Hi all,
I did phylogenetic comparative analysis of genome size and environmental factors using more than 120 species. The function I used is from the package phylolm:
mod <- phylolm(log_GS ~ factor_scaled, data = df, phy = target_tree, model = "BM", boot = 10000)
The result is non-significant. In order to better understand the required effect size to detect with my current sample size, I've been exploring power analysis using simulation. I found a code snippet for power analysis, which is quite straightforward. In the following code, I assume that Y is genome size, and X is environmental factor in my case.
my_power_function <- function(effect, sample_size) {
sig_results <- c()
for (i in 1:500) {
X <- runif(sample_size, 0, 1)
Y <- effect * X + rnorm(sample_size, 0, 3)
tib <- data.frame(X = X, Y = Y)
model <- feols(Y ~ X, data = tib, se = 'hetero')
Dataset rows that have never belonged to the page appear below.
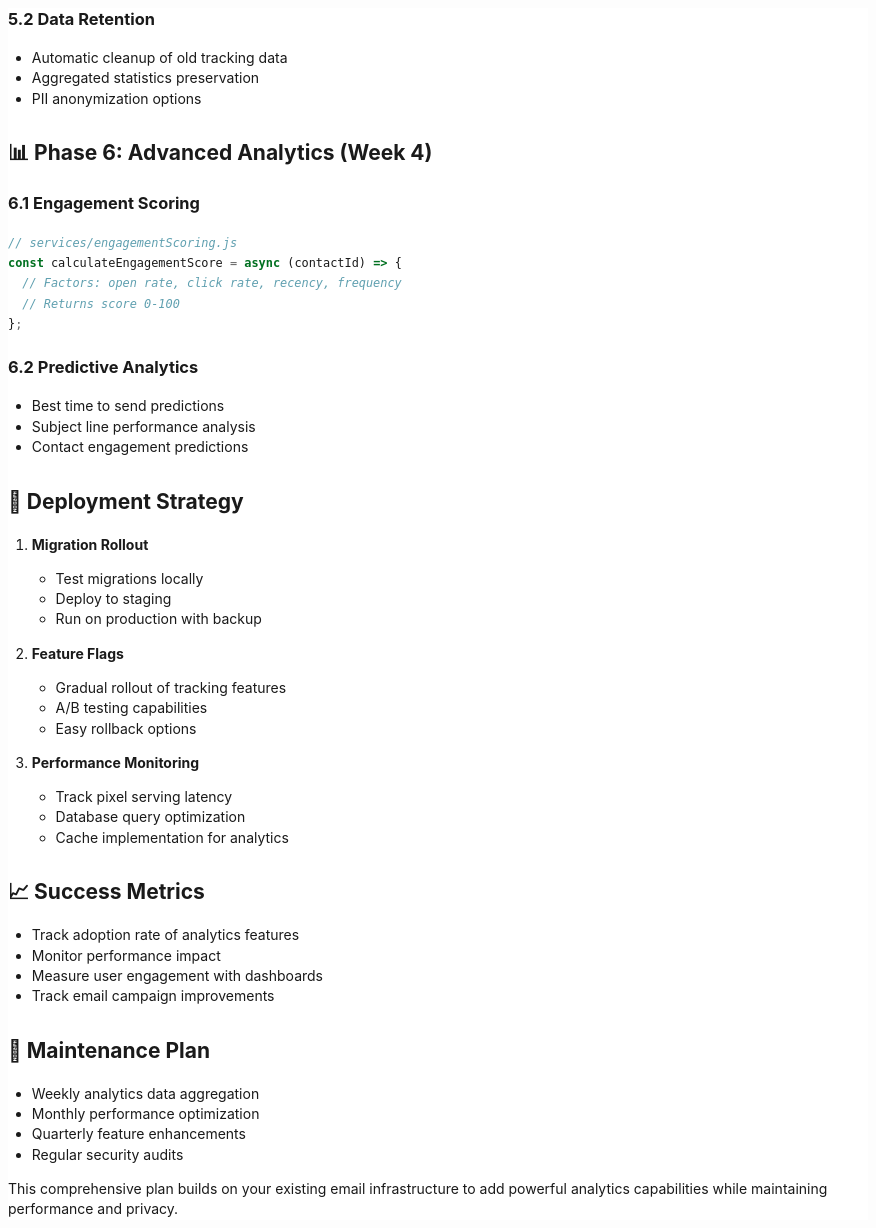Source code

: ### 5.2 Data Retention
- Automatic cleanup of old tracking data
- Aggregated statistics preservation
- PII anonymization options

## 📊 Phase 6: Advanced Analytics (Week 4)

### 6.1 Engagement Scoring
```javascript
// services/engagementScoring.js
const calculateEngagementScore = async (contactId) => {
  // Factors: open rate, click rate, recency, frequency
  // Returns score 0-100
};
```

### 6.2 Predictive Analytics
- Best time to send predictions
- Subject line performance analysis
- Contact engagement predictions

## 🚀 Deployment Strategy

1. **Migration Rollout**
   - Test migrations locally
   - Deploy to staging
   - Run on production with backup

2. **Feature Flags**
   - Gradual rollout of tracking features
   - A/B testing capabilities
   - Easy rollback options

3. **Performance Monitoring**
   - Track pixel serving latency
   - Database query optimization
   - Cache implementation for analytics

## 📈 Success Metrics

- Track adoption rate of analytics features
- Monitor performance impact
- Measure user engagement with dashboards
- Track email campaign improvements

## 🔄 Maintenance Plan

- Weekly analytics data aggregation
- Monthly performance optimization
- Quarterly feature enhancements
- Regular security audits

This comprehensive plan builds on your existing email infrastructure to add powerful analytics capabilities while maintaining performance and privacy.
sig_results[i] <- tidy(model)$p.value[2] <= 0.05
}
sig_results %>% mean() %>% return()
}
power_levels <- c()
effects_to_try <- c(.4, .8, 1.2, 1.6, 2)
for (i in 1:5) {
power_levels[i] <- my_power_function(effects_to_try[i], 120)
}
power_results <- data.frame(effect = effects_to_try,
power = power_levels)
However, I am facing some challenges in generating the simulated dataset. The environmental factor in my study are not uniformly or normally distributed, and I am also uncertain about how to incorporate the residual variance with the phylogenetic signal.
If anyone has any ideas or clues on how I can modify the code or any other approaches to achieve my goal, I would greatly appreciate your input. Thanks in advance!